Langkah Vaden terhenti saat sesuatu memegangi kakinya. Wajah baru berada di dalam rumahnya dan tanpa sepengetahuannya? Apa orang-orang di rumah ini semuanya sudah gila?

"Siapa kamu?"

"Lepaskan dia."

Vaden lagi-lagi memejamkan matanya sejenak, "Ini bukan urusan kamu, lepaskan tanganmu!"

Sarga menggeleng kuat, ia mengeratkan pegangan tangannya pada kaki Vaden sehingga ia tidak bisa berjalan.

Tapi, anak-anak tetaplah anak-anak, seyakin apapun mereka terhadap kekuatannya sendiri akan tetap kalah oleh orang dewasa.
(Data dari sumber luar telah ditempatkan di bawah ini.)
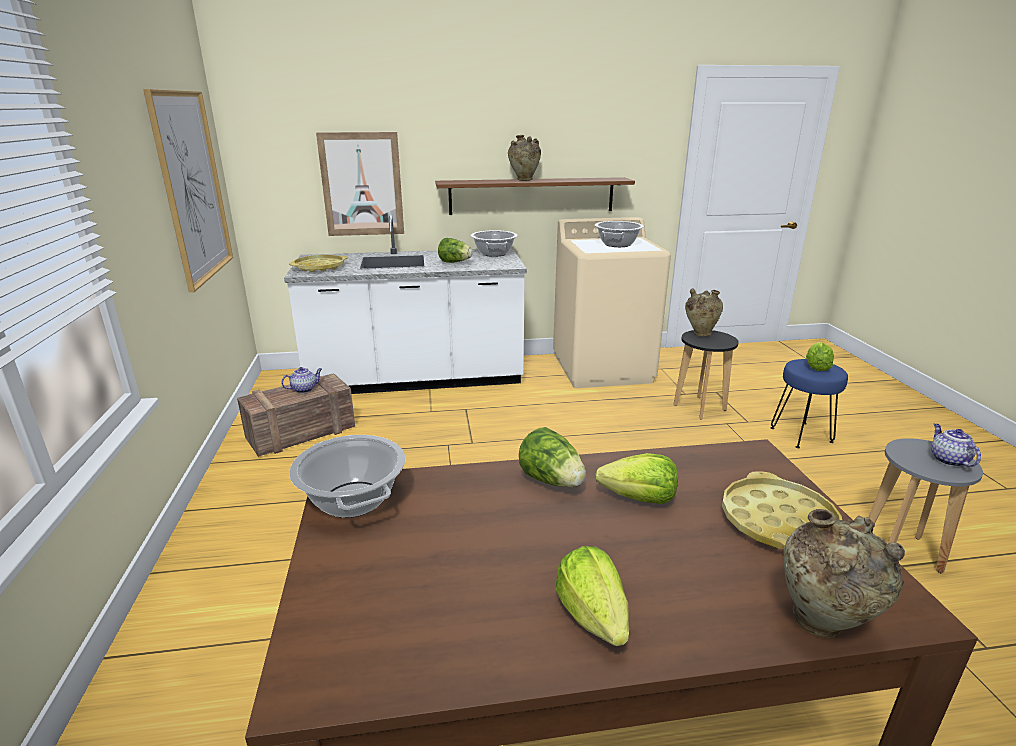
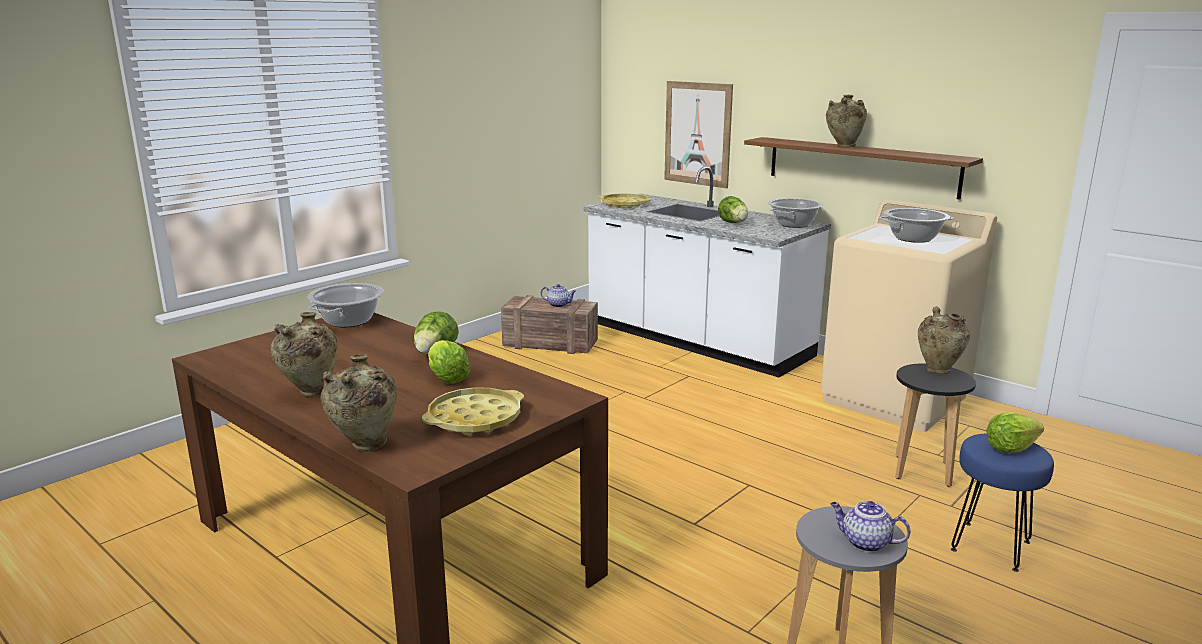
camera: 50 degrees right, 5 degrees down
(192, 187) = (535, 120): picture -> none
(593, 616) = (310, 393): lettuce -> beige vase
(948, 459) = (865, 543): teapot -> teapot turned 105 degrees counterclockwise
"ANAK INI. JANGAN IKUT CAMPUR."

Tamparan keras Sarga terima tanpa aba-aba, ia menyeka darah yang keluar dari mulutnya setelah tamparan itu.

"BAWA ANAK ITU KELUAR DARI SINI!" Bodyguard Vaden yang berada di ruang tamu mengangguk kecil lalu membawa Sarga keluar dari rumah Vaden. Sedangkan pria itu melanjutkan kegiatannya yang sempat tertunda.

***

Mobil yang membawa Sarga melewati terowongan kecil, berhenti di ujung terowongan tersebut.

Sarga yang tidak tahu di mana dirinya kini berada hanya menatap keluar jendela. Bisa Sarga lihat pagar besi yang membatasi antara daratan dan sungai.

"Turun." ucap pria yang membawanya.

Sarga hanya diam menatap pria itu cukup lama. Tubuhnya tetap bergeming di tempat duduknya dan tak ada niatan sama sekali untuk pergi.

Bodyguard Vaden berdecak, ia lalu turun dari mobil terlebih dahulu kemudian mengeluarkan Sarga dari dalam mobil dengan paksa.

"Pak, tolong jangan tinggalkan saya." pinta Sarga memegang tangan pria itu.

Tidak mungkin ia bisa bertahan hidup sendiri di sini tanpa seorang pun yang membantunya. Walaupun Sarga ikut kembali dengan pria itu dan mungkin akan dipukuli, tapi setidaknya, Sarga paham dengan apa yang dikatakannya. Jika Sarga sendirian di sini, bagaimana ia harus menjalani hidupnya? Apa yang bisa dilakukan anak berusia 13 tahun yang tidak mengetahui satu katapun dari apa yang dikatakan orang-orang di negara ini?

Sarga menatap mobil hitam itu berjalan menjauhinya, orang-orang berlalu lalang tanpa memedulikan dirinya.

Sekarang, ke mana Sarga harus pergi? Ke mana tempat yang harus ia tuju di negeri orang ini? Apa ia bisa bertahan hidup di sini?

"Mama ... Sarga harus gimana sekarang?"